依存心などというこの厄介なものは、いつか消えて無くなるのだろうか。それとも、依存の対象を他に移すまでは色濃く残っているものなのだろうか。

大学に行って心理学でも専攻してみるか。

そんなことをぼんやりと思いながら、例の如くセナの襲撃を受けていた。


妹とセナが入れ替わって二週間。短い日本の夏休みも、もうすぐ折り返し地点に到達する。

龍二のおかげで、妹はご機嫌に毎日を過ごしているらしい。セナもセナで、こうしてご機嫌に俺に甘えて日々を過ごしている。
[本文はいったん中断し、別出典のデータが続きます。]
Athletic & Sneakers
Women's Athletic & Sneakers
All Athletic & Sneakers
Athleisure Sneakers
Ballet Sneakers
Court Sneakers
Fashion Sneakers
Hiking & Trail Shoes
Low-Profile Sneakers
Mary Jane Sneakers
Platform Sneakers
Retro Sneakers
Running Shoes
色んな意味で一番被害に遭っているだろう俺は、続く寝不足で滅入る寸前だ。


「セナさん、そろそろいいですか?」


ぺたりと引っ付く頭を撫でながら、力無く問う。

眠ってしまったのだろうか。何の反応も返さないまま、段々と重くなっていく体。

「無防備だねー、相変わらず。食っちゃうよ?」

手を出さないと約束したわけではない。と言うことは、出そうと思えばいつだって出せるのだ。それを自分自身が納得するかしないかは別として。

好きだ、大好きだと言う。
もっと触れてくれと強請る。

けれど、それ以上は何も言わない。わかっているのかいないのか。何とも掴めない女だ。

「一言欲しいって言ってくれりゃ抱いてやんのに」

眠っているのを良いことに、独り言も絶好調だ。

少しくらい良いだろう。唯一愚痴が吐き出せる龍二には、いつも妹がべったりだ。妹の前でそんな情けない姿を見せるのは、兄としてのプライドが許さない。兄貴はいつまでもカッコイイままでいたいのだ。

「お前は怖い女だねー。天使のフリした悪魔か何かか?ん?」

ツンと頬を突いても、その瞼が開く気配は無い。諦めて体を倒し、そのままゴロンと左側へ降ろす。